Cover of What We Say Goes


What We Say Goes
Noam Chomsky
223 pages including index
published in 2007

Noam Chomsky has been one of the most consistent critics of American hegemony and empire of the past four decades, maintaining a prodigious rate of output over the years as one of the few socalled public intellectuals who does not see his role as parroting received wisdom. His books, articles and interviews have always managed to explain in clear, understandable language how America and its ruling class keeps its power both domestically and abroad and particularly how it dictactes the boundaries of acceptable discourse. A measure of his importance as a critic of American power can be found in the vehemence of the criticism aimed at him by both conservative and liberal commentators. Despite their differences, both groups believe in American exceptionalism, the idea that America has a right, or even a duty to shape the rest of the world according to its own desires. What Chomsky has done for so long has been to show the reality behind “defending democracy” and “humanitarian intervention” and neither liberals nor conservatives like this.

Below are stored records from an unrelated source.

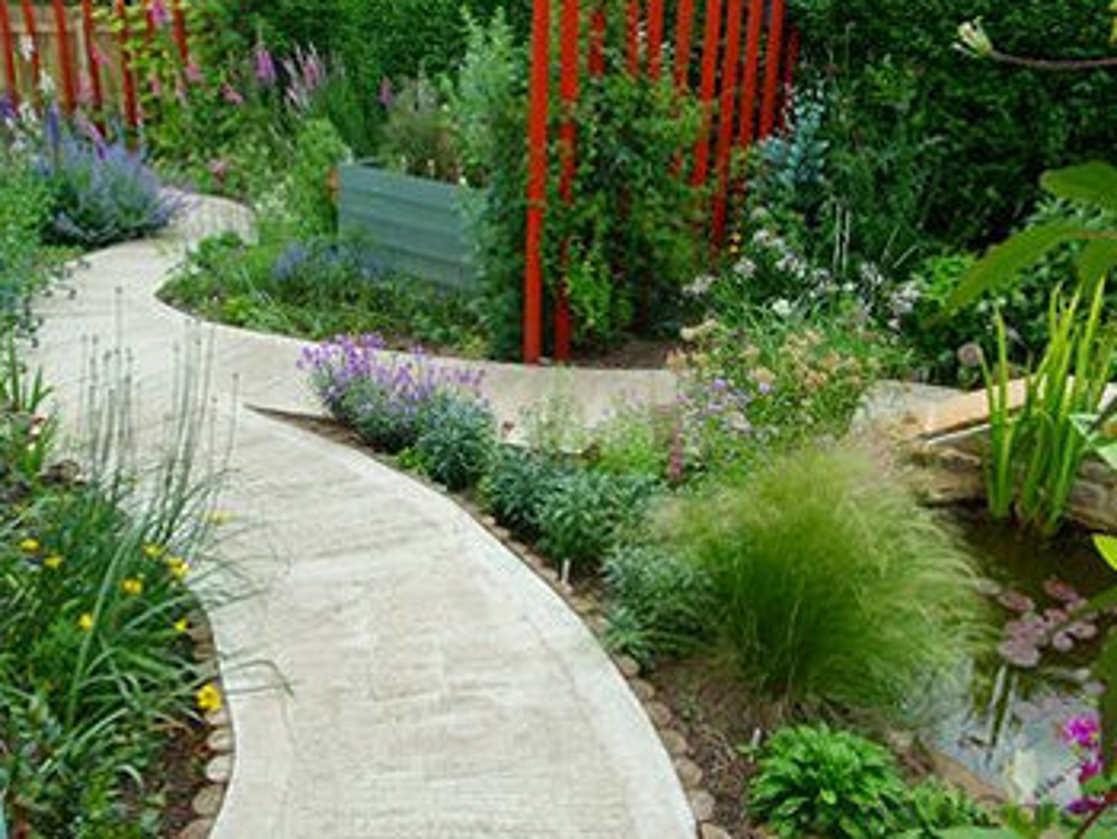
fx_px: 1033
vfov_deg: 44.2
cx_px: 574
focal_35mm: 32
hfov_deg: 56.8
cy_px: 389
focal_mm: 5
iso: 64
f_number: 3.5
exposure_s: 1/60
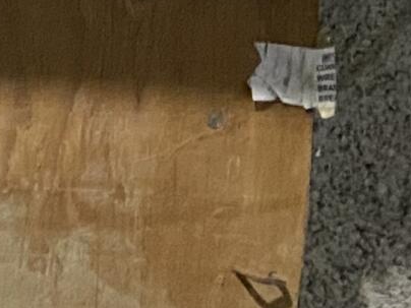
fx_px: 2292
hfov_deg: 7.9
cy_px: -589
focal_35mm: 193
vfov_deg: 7.0
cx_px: -1054
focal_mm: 4.25
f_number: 1.8
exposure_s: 1/60
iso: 250
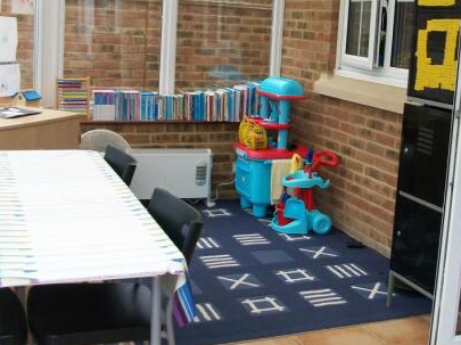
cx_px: 290
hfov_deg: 38.7
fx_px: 652
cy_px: 114
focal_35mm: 49
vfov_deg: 29.4
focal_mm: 5.7
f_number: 2.8
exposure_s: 1/200
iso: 80
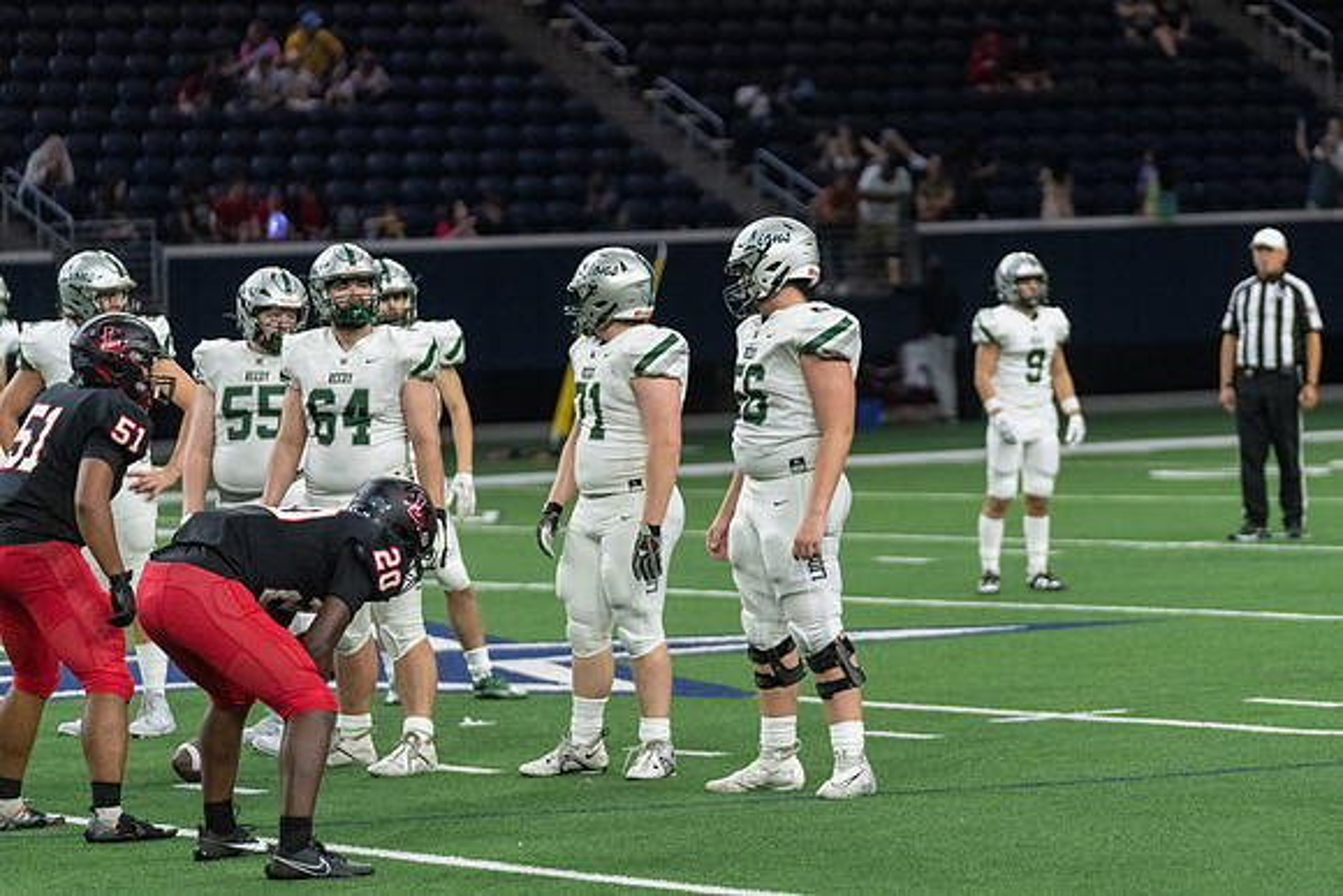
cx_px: 862
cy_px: 322
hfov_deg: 11.6
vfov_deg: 7.8
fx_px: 6605
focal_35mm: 177
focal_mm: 138
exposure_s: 1/1250
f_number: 2.8
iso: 4000
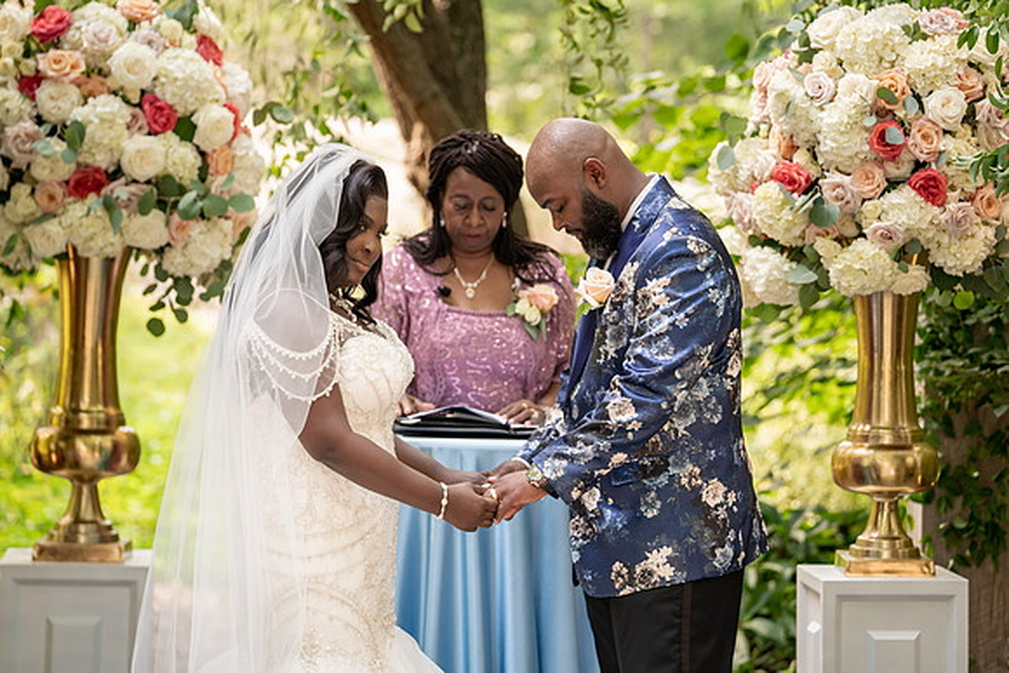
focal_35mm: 135
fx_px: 3788
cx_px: 521
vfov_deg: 10.2
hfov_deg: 15.2
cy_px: 325
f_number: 4
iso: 640
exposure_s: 1/200
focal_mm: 130
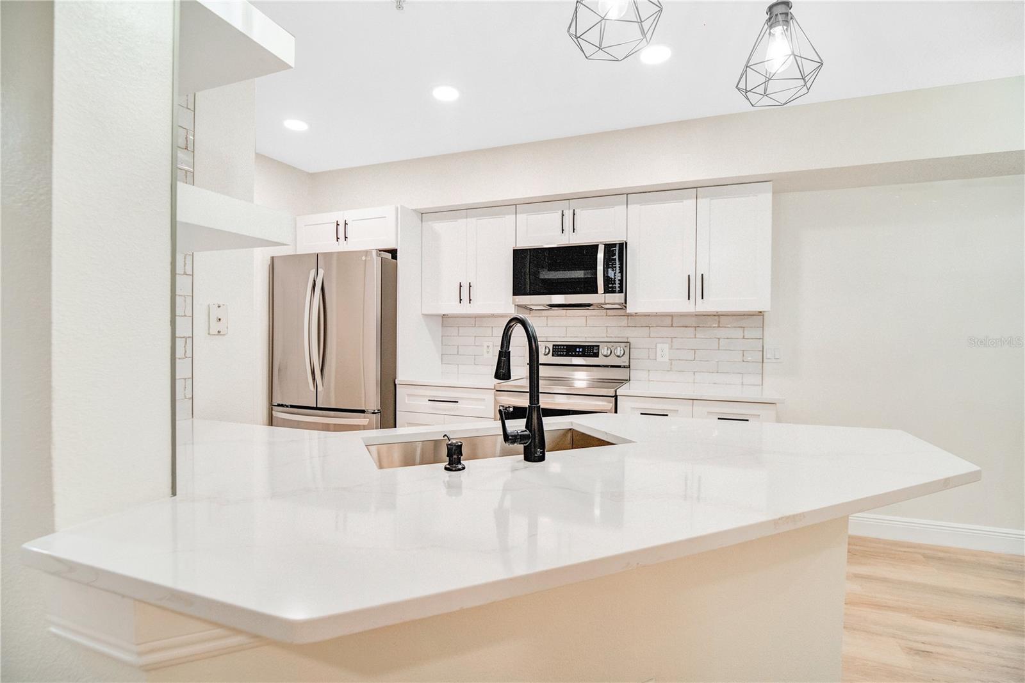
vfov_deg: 73.7
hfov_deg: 96.7
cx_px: 512
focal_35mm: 16
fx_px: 455
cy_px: 342
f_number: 4.5
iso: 3200
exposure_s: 1/200
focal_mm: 16
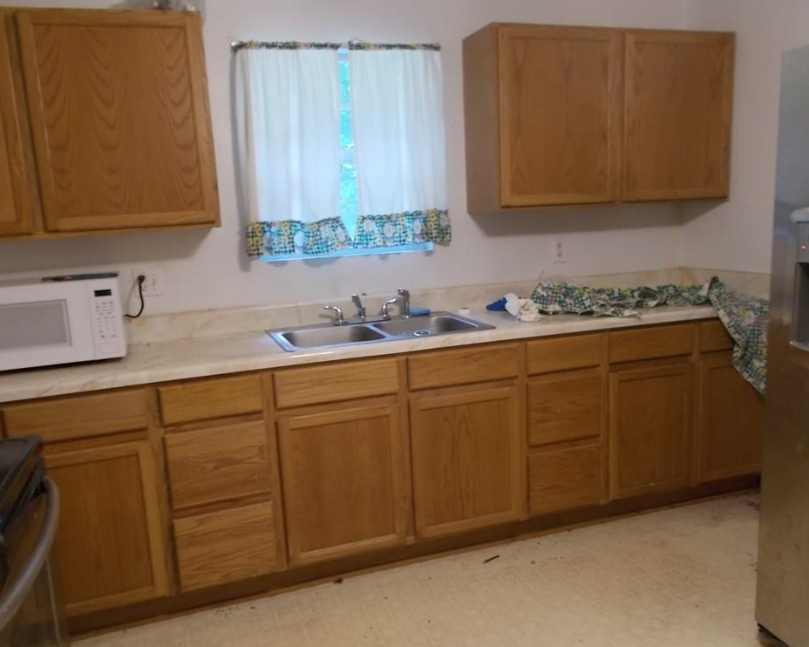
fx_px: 670
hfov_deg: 62.2
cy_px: 323
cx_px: 393
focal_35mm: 28
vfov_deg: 51.5
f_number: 3.2
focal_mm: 4.6
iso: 200
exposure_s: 1/10
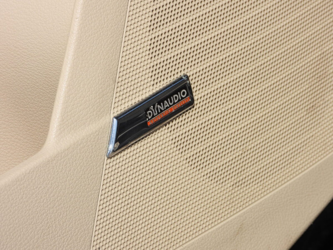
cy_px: 125
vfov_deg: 5.4
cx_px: 166
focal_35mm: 275
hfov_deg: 7.2
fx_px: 2646
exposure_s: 1/1250
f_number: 4.5
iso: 100
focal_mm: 49.5
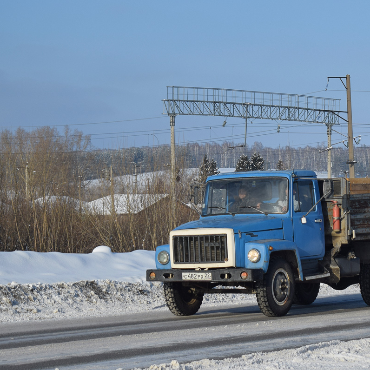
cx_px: 266
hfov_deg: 16.4
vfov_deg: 16.5
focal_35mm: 106
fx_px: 1277
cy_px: 185
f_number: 6.3
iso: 100
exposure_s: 1/800
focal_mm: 55
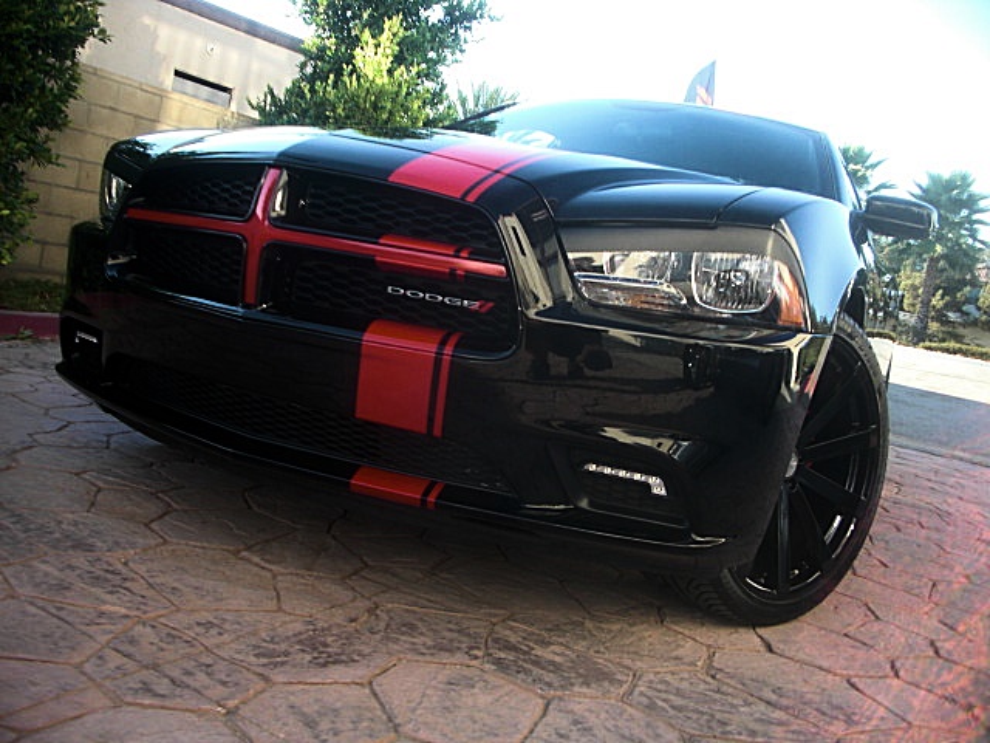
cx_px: 495
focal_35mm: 36
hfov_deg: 51.4
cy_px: 372
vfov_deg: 39.7
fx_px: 1030
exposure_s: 1/100
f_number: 2.8
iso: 50
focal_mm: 6.3
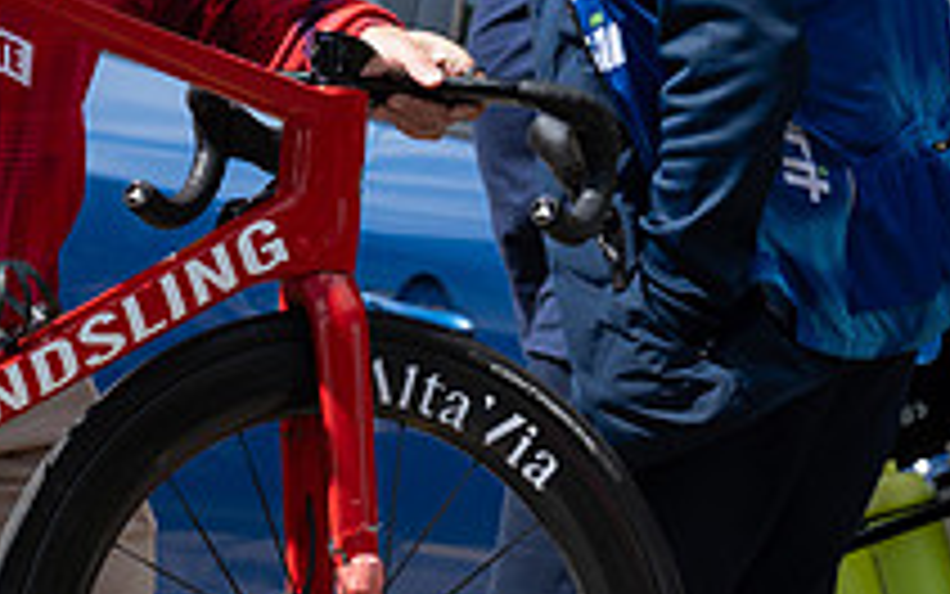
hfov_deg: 3.8
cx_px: -363
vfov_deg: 2.4
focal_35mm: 545
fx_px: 14114
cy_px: 611
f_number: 5.6
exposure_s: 1/1000
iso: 250
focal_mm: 145
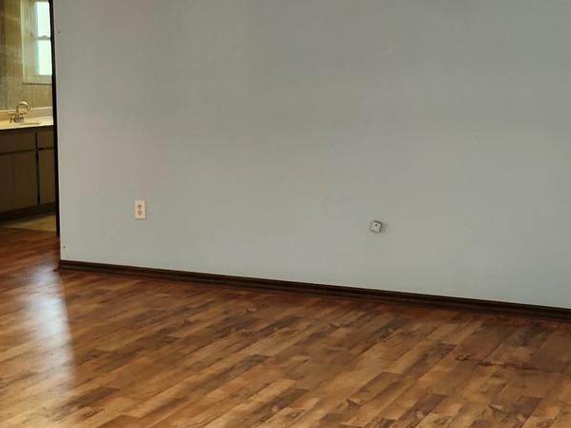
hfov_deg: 31.4
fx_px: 1006
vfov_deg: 24.0
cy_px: 189
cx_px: 381
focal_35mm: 61
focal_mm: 5.54
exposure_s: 1/120
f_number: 1.8
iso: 160
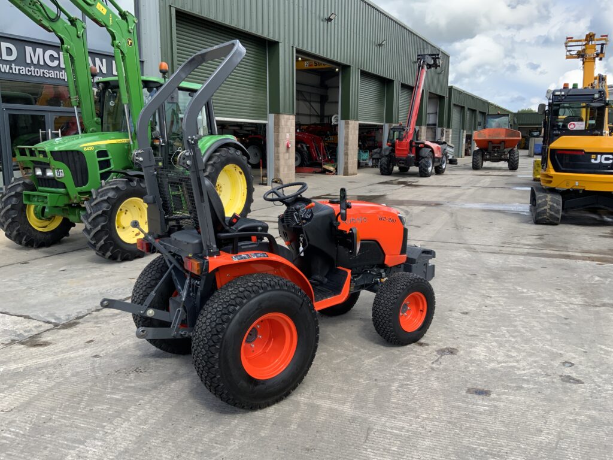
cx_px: 306
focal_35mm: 29
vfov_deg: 48.2
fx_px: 514
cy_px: 230
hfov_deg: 61.7
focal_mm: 3
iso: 16
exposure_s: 1/674
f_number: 1.8
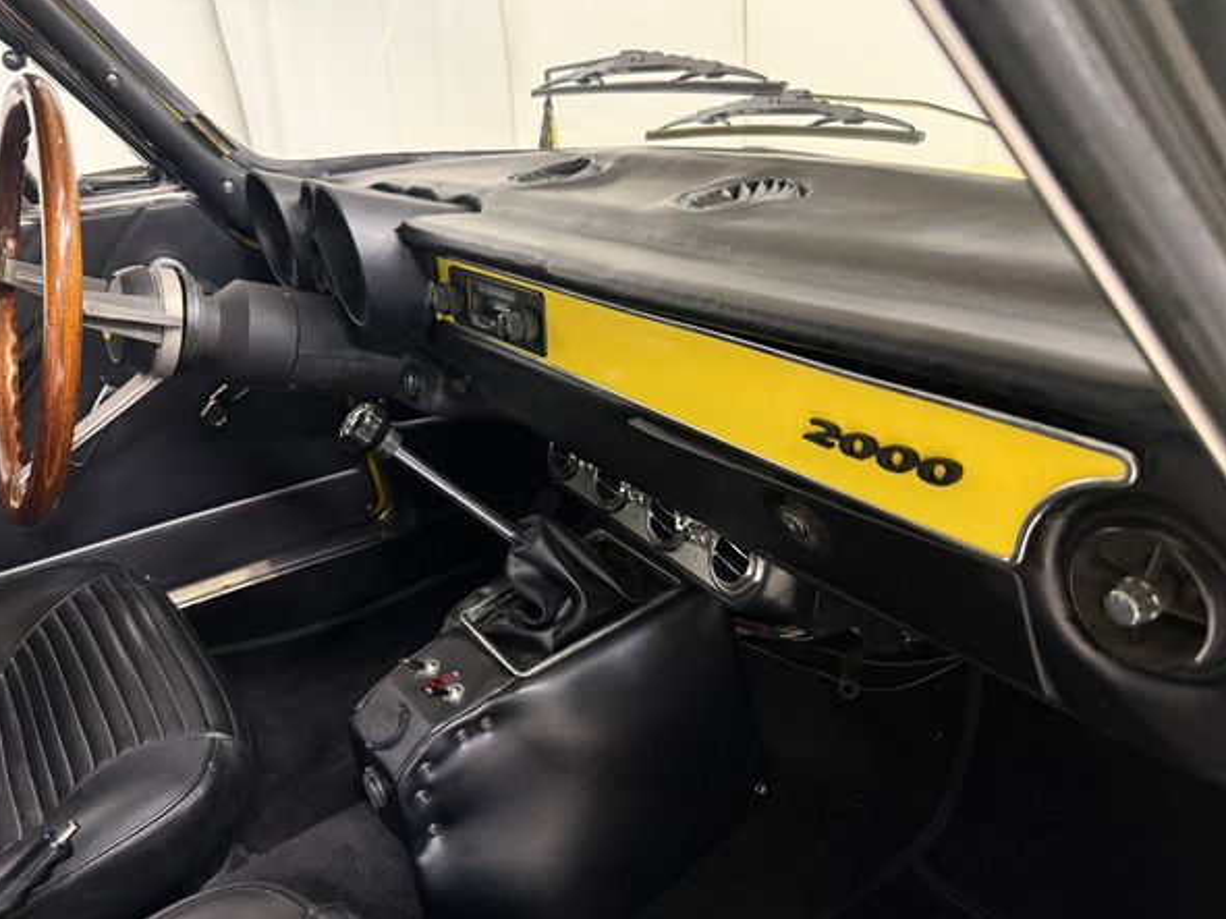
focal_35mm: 26
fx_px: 921
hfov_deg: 67.3
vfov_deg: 53.0
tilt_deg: -24.7
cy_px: 492
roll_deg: +3.7
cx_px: 631
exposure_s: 1/60
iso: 200
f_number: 1.78
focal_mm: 6.76
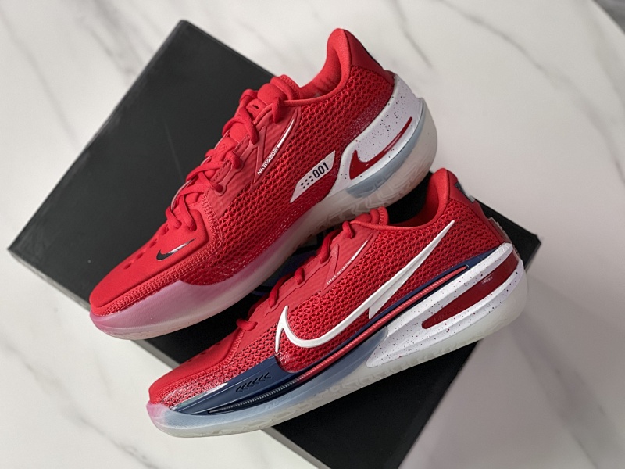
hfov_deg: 30.3
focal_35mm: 64
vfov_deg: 22.9
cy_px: 234
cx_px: 312
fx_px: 1156
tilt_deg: -75.0
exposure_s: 1/121
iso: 160
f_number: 2.2
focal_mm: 7.5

What We Say Goes is his latest book, a collection of interviews he gave to David Barsamian about “U.S. power in a changing world”. It’s fair to say that there are few surprises here for those who’ve read his previous books, with the interview format used here precluding much indepth analysis. However, if you look at this book as an introduction to Chomsky and his concerns, What We Say Goes works fine. It’s short and to the point and as per usual Chomsky manages to cut to the heart of things quickly. He talks about all his usual obsessions — the way in which democracy and human rights are used against official enemies, the role of the US in the Middle East and South America, the role of the socalled free press in determining the boundaries of criticism allowed — and ties them together, with the interview format helping in keeping things rolling along.